++++ Reading passage

- Narwar Location in Madhya Pradesh, India
- Coordinates: 25°19′N 77°58′E﻿ / ﻿25.32°N 77.97°E
- Country: India
- State: Madhya Pradesh
- District: Shivpuri

Population (2011)
- • Total: 19,400

Languages
- • Official: Hindi
- Time zone: UTC+5:30 (IST)
- PIN: 473880

= Narwar =

Metropolitan Town in Madhya Pradesh, India

Narwar is a town and a nagar parishad in Shivpuri district in the Indian state of Madhya Pradesh. Narwar is a historic town and the Narwar Fort is just east of the Sindh River and is situated at a distance of 42 km from Shivpuri. Narwar was known as Narwar District during the times of Gwalior State. It is mentioned as Nalpura (Nala's town) in many medieval Sanskrit inscriptions. The Narwar Fort is surrounded by the Kali Sindh River. There are three dams, Harsi Dam, Mohini Sagar and Madikheda dam. Presently the Fort is being renovated by the Archaeological Survey of India.

== Legends ==

Narwar is identified with Nalapura town mentioned in the Nishad Charita written by Shriharsha. Nalapura was the capital of Rajjāhnayak Shri Nal dev of Nishad or kevat, whose love for Damayanti has been mentioned in detail in Mahabharata. When Raja Nala left Damayanti asleep in the forests of Narwar she moved through dense forests and reached Chanderi protecting herself from wild animals.

==History==

=== Early foundation ===
The shorter route from Narwar to Chanderi, which passes through forested areas, is approximately 200km long.

On 12 August 1602, Abu'l-Fazl ibn Mubarak, Akbar's courtier who also wrote Akbarnama was assassinated at Narwar while he was returning from the Deccan by Vir Singh Bundela (who later became the ruler of Orchha) between Sarai Vir and Antri (near Narwar) in a plot contrived by Akbar's eldest son Prince Salim (who later became the Emperor Jahangir), because Abu'l Fazl was known to oppose the accession of Prince Salim to the throne. His severed head was sent to Salim at Allahabad. Abu'l Fazl was buried at Antri. Abu'l Fazl's son Shaikh Afzal Khan (29 December 1571 – 1613) was later appointed governor of Bihar in 1608 by Jahangir. In 1707, Maharaja Gopal Singh (1707–1730) of the Bhadawar princely state was made the Imperial Governor of Narwar by the 8th Mughal emperor Bahadur Shah I.

++++++++

• Exercise instructions:
1: In the Narwar article, how far is Narwar Fort from Shivpuri?
2: Quote the Narwar article, everything from "On 12 August" down to "Bahadur Shah I.".
3: Write what comes next in the Narwar article, starting after its final sentence.
The listing isn't needed for any of this work.

++++ Collected data

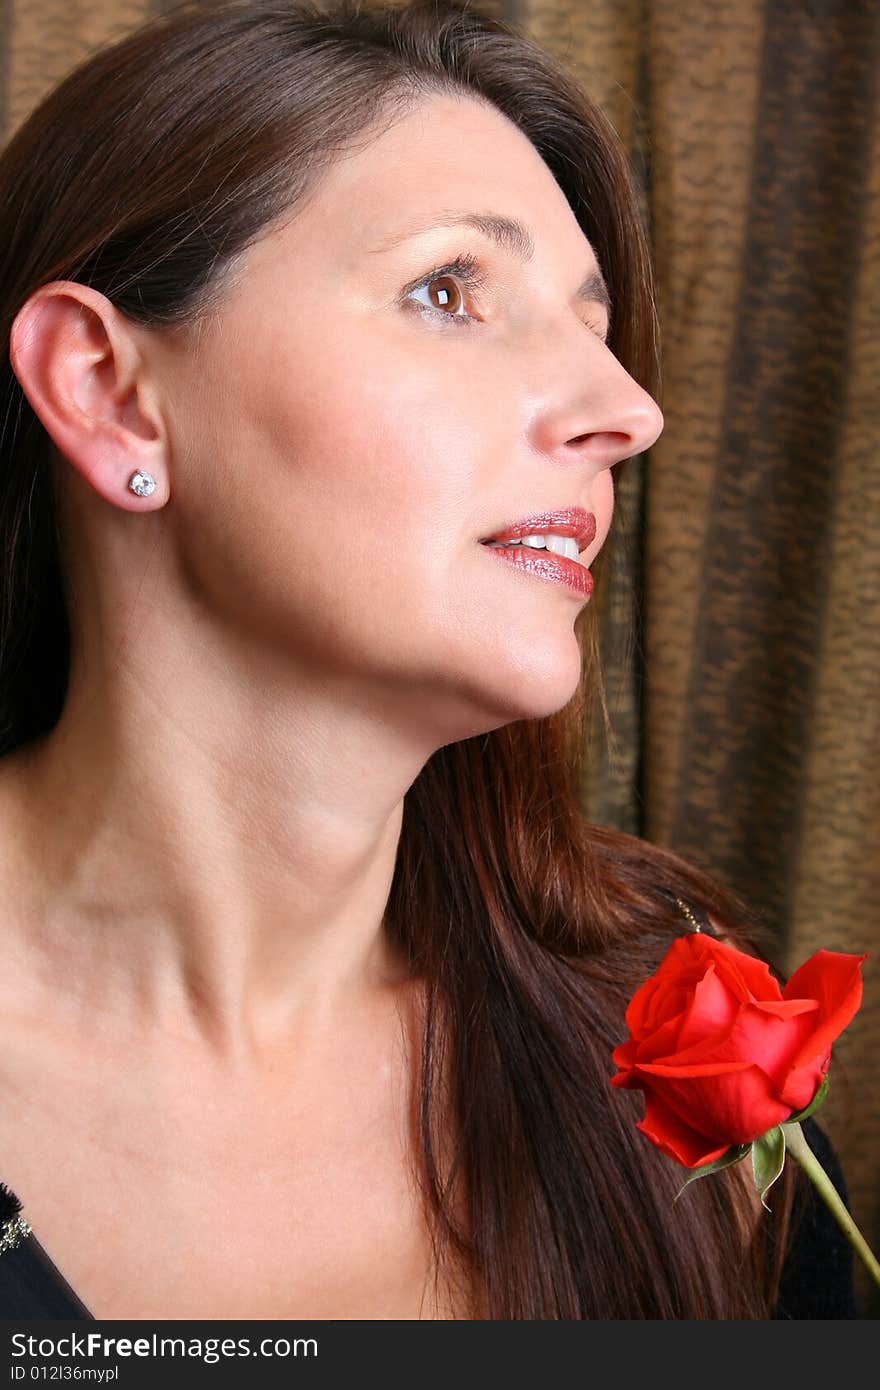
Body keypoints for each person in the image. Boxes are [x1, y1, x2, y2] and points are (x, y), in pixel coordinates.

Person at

++++++++

• Responses for each task:
1: 42 km

2:
On 12 August 1602, Abu'l-Fazl ibn Mubarak, Akbar's courtier who also wrote Akbarnama was assassinated at Narwar while he was returning from the Deccan by Vir Singh Bundela (who later became the ruler of Orchha) between Sarai Vir and Antri (near Narwar) in a plot contrived by Akbar's eldest son Prince Salim (who later became the Emperor Jahangir), because Abu'l Fazl was known to oppose the accession of Prince Salim to the throne. His severed head was sent to Salim at Allahabad. Abu'l Fazl was buried at Antri. Abu'l Fazl's son Shaikh Afzal Khan (29 December 1571 – 1613) was later appointed governor of Bihar in 1608 by Jahangir. In 1707, Maharaja Gopal Singh (1707–1730) of the Bhadawar princely state was made the Imperial Governor of Narwar by the 8th Mughal emperor Bahadur Shah I.

3:
=== Conciliation of Jat rulership ===
In January 1859, Man Singh Kachwaha, Raja of Narwar came across Maratha General Tatya Tope who had escaped alone into the jungles of Paron after being defeated by the British. Tatya befriended Man Singh and decided to stay with him. Man Singh was in dispute with the Maharaja of Gwalior. British successfully negotiated with Man Singh Kachwaha to surrender Tatya to them in return for Man safety of Man Singh's life and protection of his family from any reprisals by the Maharaja of Gwalior. After this Tope was alone. The British forces had failed to subdue him for over a year. Tope was betrayed into the hands of the British by his trusted friend, Man Singh, while asleep in his camp in the Paron forest. He was captured on 7 April 1859 by a detachment of native infantry from British General Richard John Meade's troops led to him by Man Singh and escorted to Shivpuri where he was tried by a military court.

==Geography==
Narwar is located at .It has an average elevation of 452 metres (1482 feet).

==Demographics==
As of 2001 India census, Narwar had a population of 15,748. Males constitute 53% of the population and females 47%. Narwar has an average literacy rate of 58%, lower than the national average of 59.5%: male literacy is 69%, and female literacy is 45%. In Narwar, 18% of the population is under 6 years of age.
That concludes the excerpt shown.